Em alguma medida, todos somos vítimas da violência. Qual é a carga de violência que você carrega? Mesmo no meu lugar de privilégio de mulher branca, cisgênero, classe média alta, sou impactada por ela. E como você vem reagindo a ela? Até quanto você aguenta?
Escrevo isso impulsionada pela participação na roda de conversa sobre Segurança Pública do 4º Encontro Preparatório para o 2º Congresso Popular de Educação e Cidadania (confira o Instagram do Congresso aqui), um evento promovido pelos Coletivos POA Inquieta e o Ponta Cidadania nessa última quarta-feira, dia 9 de agosto. Nela, participaram líderes sociais, representantes da sociedade civil – como eu -, da Polícia Civil, Polícia Militar, Secretaria da Justiça e do Governo Estadual do RS*. Foi uma experiência de escuta e conexão de mundos que no cotidiano não costumam dialogar.
Na roda de Conversa, tivemos a oportunidade de refletir sobre a diferença entre violência e o papel das forças de segurança. Nela, também foi possível perceber que o diálogo é o começo para a solução.
◆ ◆ ◆ ◆
— Suas instruções —
Devolva tudo o que vai de "Na roda de Conversa, tivemos" até "para a solução." no trecho sobre violência, sem alterar nada.
◆ ◆ ◆ ◆
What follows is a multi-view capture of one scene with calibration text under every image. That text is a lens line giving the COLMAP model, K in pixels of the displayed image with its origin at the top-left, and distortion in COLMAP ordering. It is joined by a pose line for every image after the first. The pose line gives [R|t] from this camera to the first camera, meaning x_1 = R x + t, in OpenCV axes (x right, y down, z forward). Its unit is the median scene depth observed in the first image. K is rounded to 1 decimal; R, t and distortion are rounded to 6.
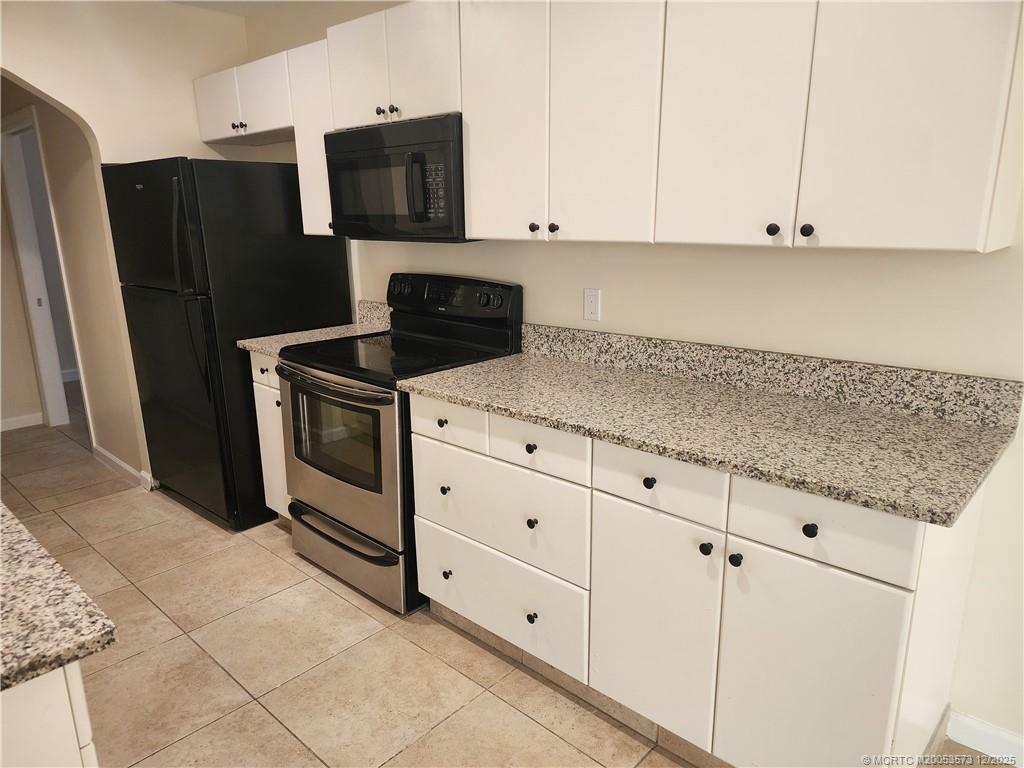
lens RADIAL K [[688.8, 0, 506.0], [0, 688.8, 380.4], [0, 0, 1]] dist [0.061590, -0.036888]
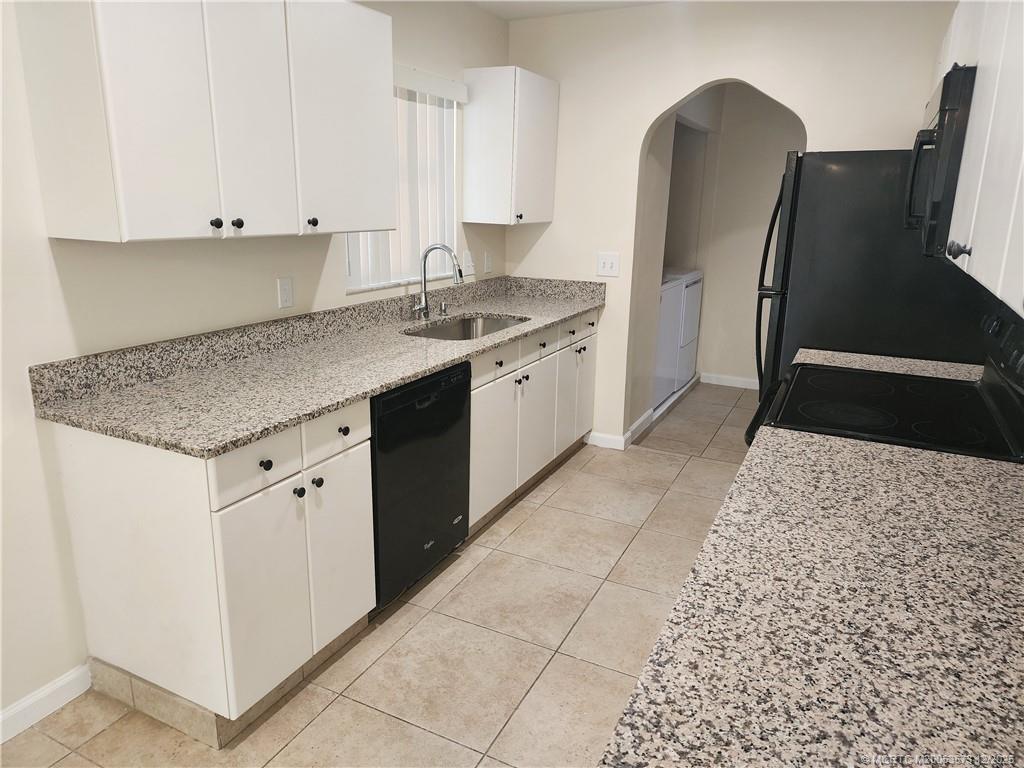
lens RADIAL K [[688.8, 0, 505.0], [0, 688.8, 386.2], [0, 0, 1]] dist [0.061590, -0.036888]
pose [[0.293138, 0.270477, -0.917013, 0.593022], [-0.253285, 0.946847, 0.198310, -0.156875], [0.921909, 0.174133, 0.346065, 0.562047]]
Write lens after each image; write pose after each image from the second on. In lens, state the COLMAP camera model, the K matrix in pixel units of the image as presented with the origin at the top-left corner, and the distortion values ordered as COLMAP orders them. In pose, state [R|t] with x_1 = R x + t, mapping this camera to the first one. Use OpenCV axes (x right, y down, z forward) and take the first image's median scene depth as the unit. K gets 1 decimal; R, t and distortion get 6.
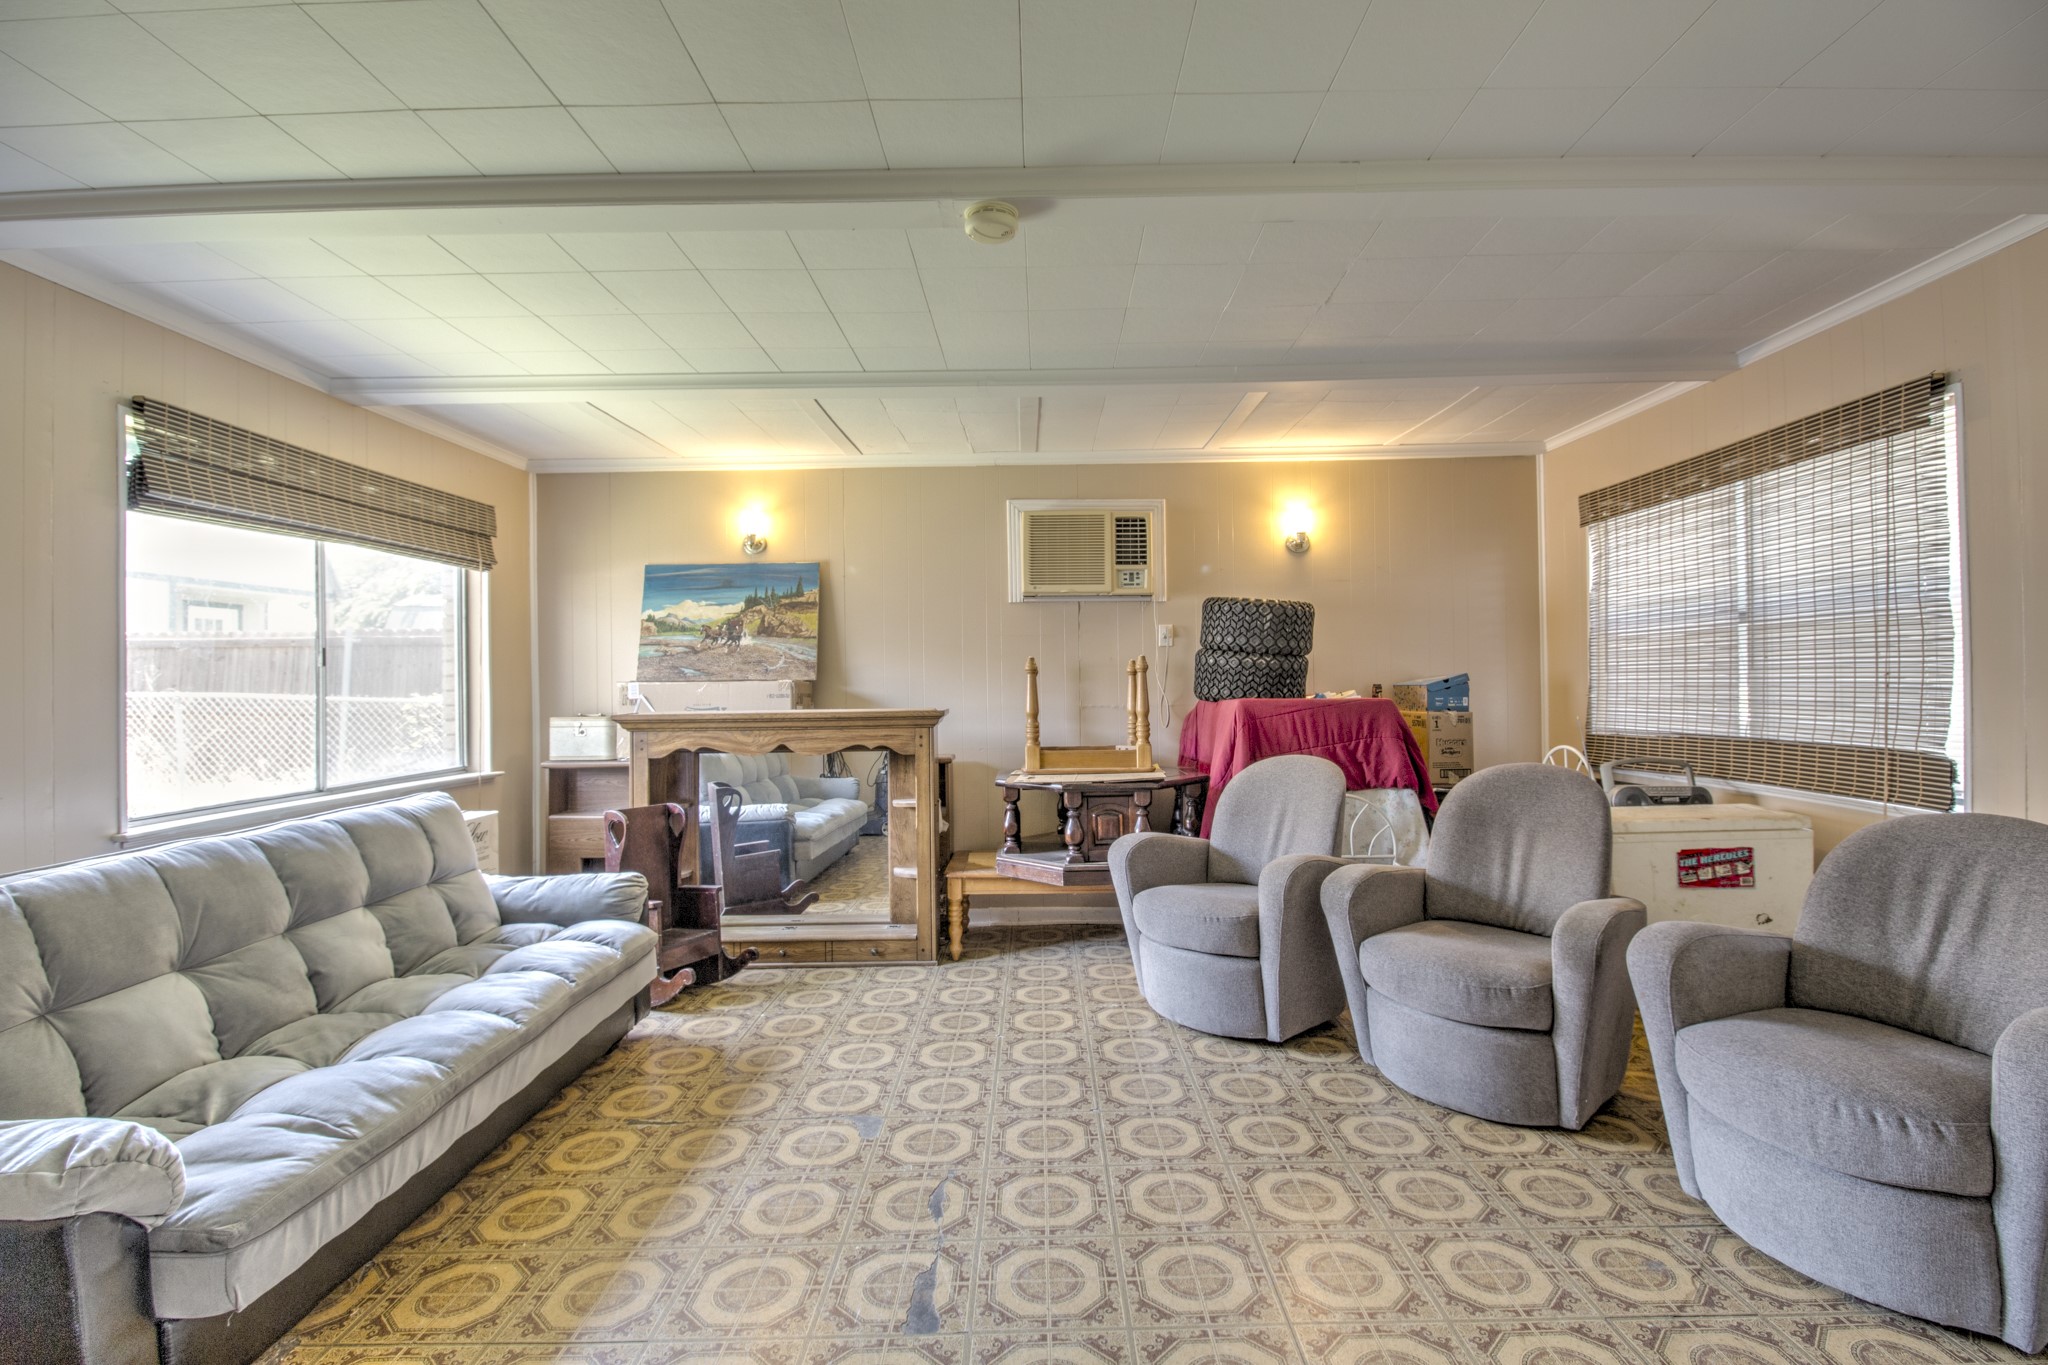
lens RADIAL K [[954.8, 0, 1045.6], [0, 954.8, 654.3], [0, 0, 1]] dist [-0.001691, -0.010948]
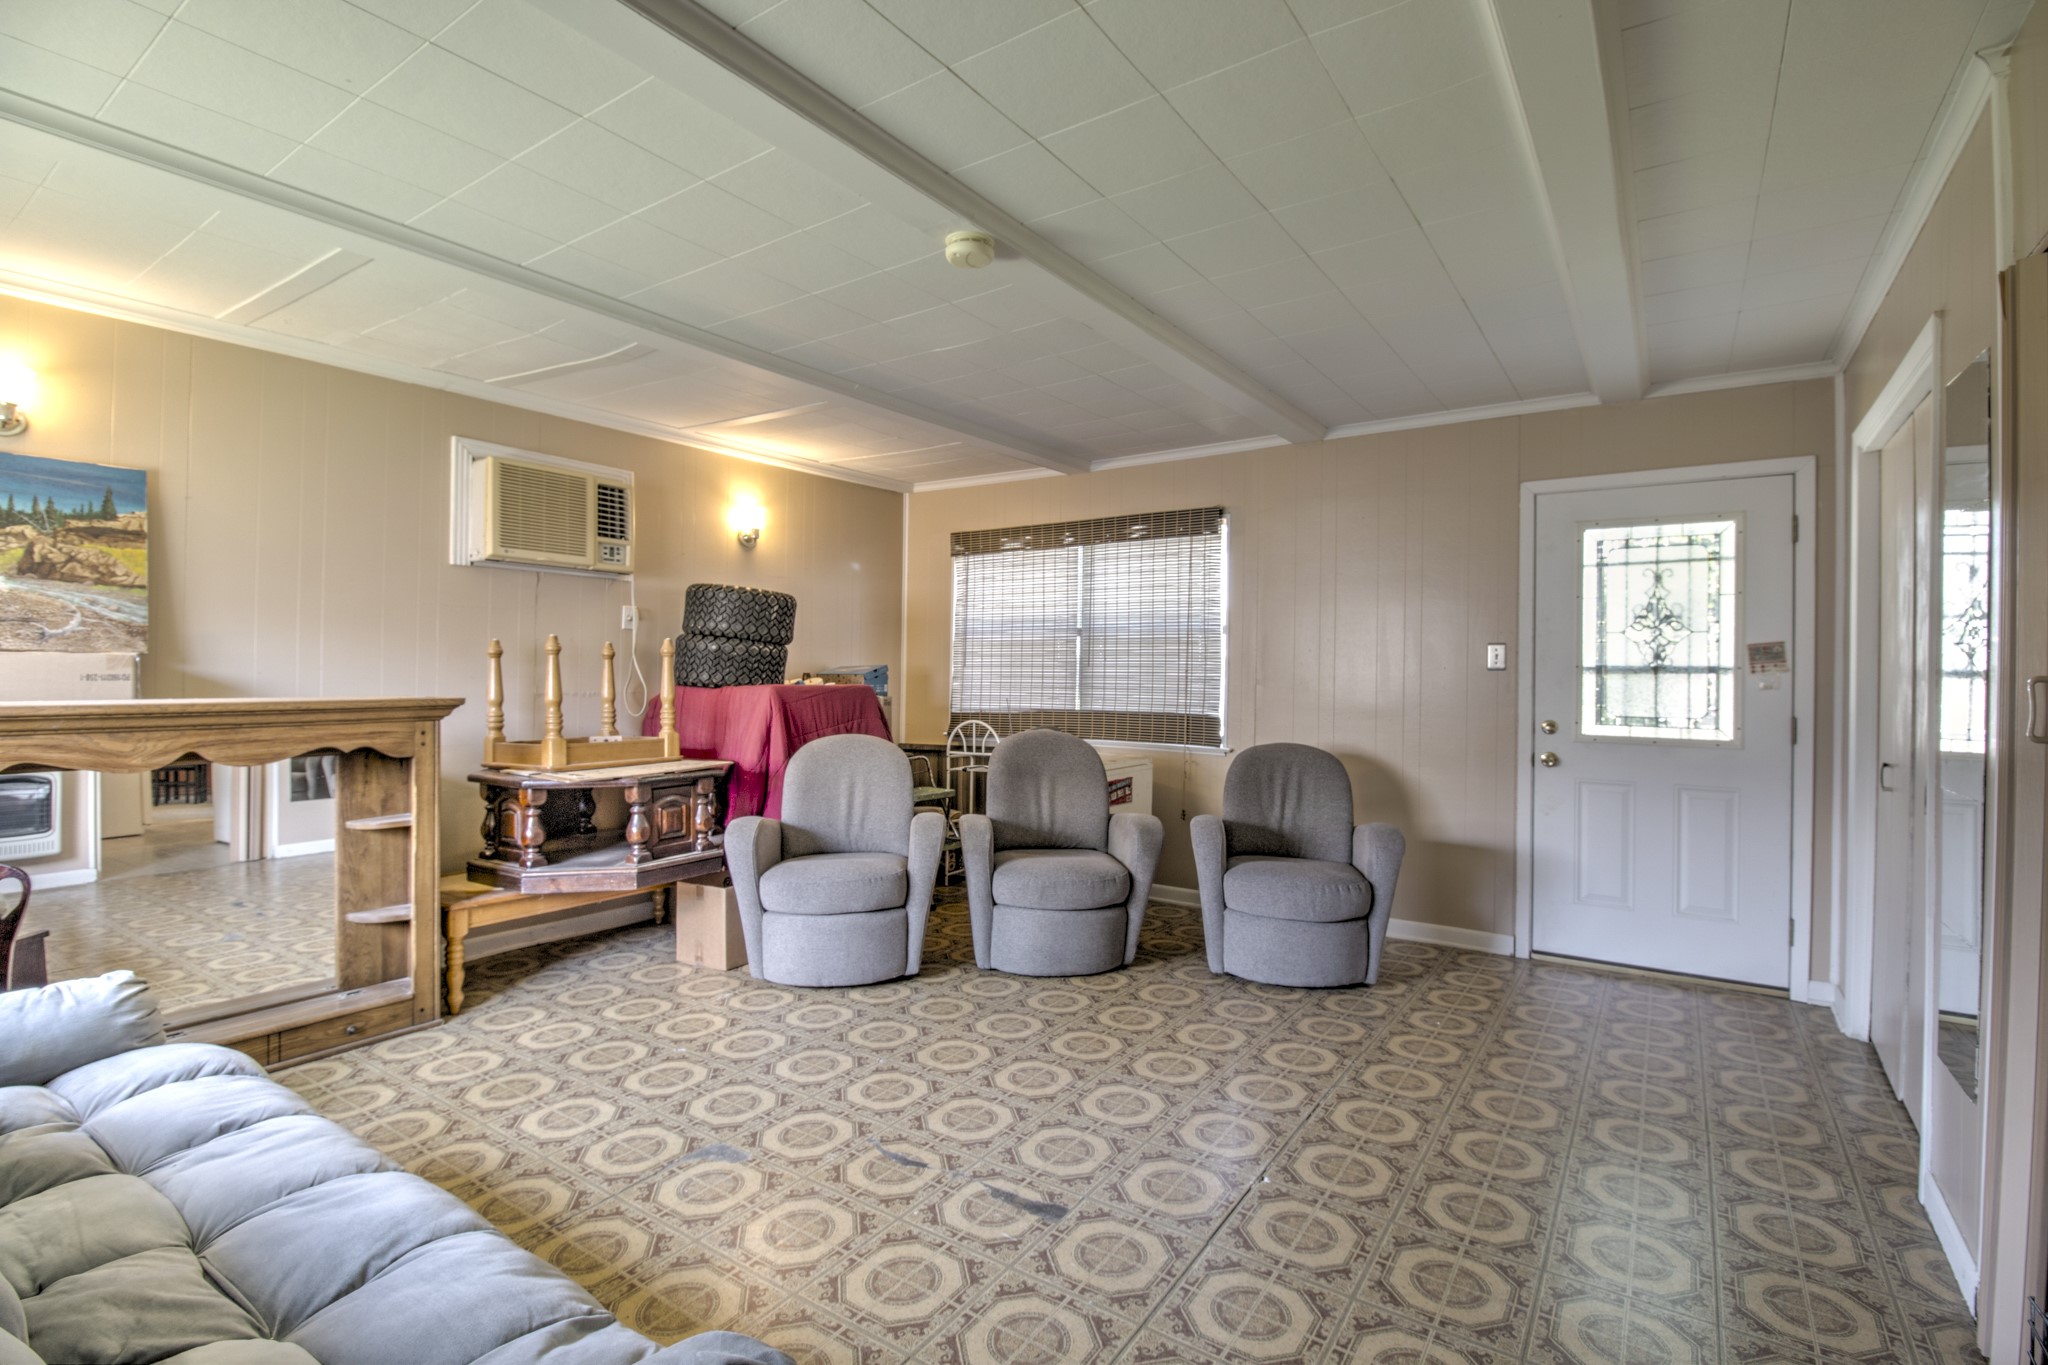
lens RADIAL K [[954.8, 0, 1045.6], [0, 954.8, 654.3], [0, 0, 1]] dist [-0.001691, -0.010948]
pose [[0.552156, 0.030900, 0.833168, -0.523498], [-0.037267, 0.999229, -0.012360, 0.015315], [-0.832908, -0.024225, 0.552882, 0.173933]]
◆ ◆ ◆ ◆
— Resposta —
Na roda de Conversa, tivemos a oportunidade de refletir sobre a diferença entre violência e o papel das forças de segurança. Nela, também foi possível perceber que o diálogo é o começo para a solução.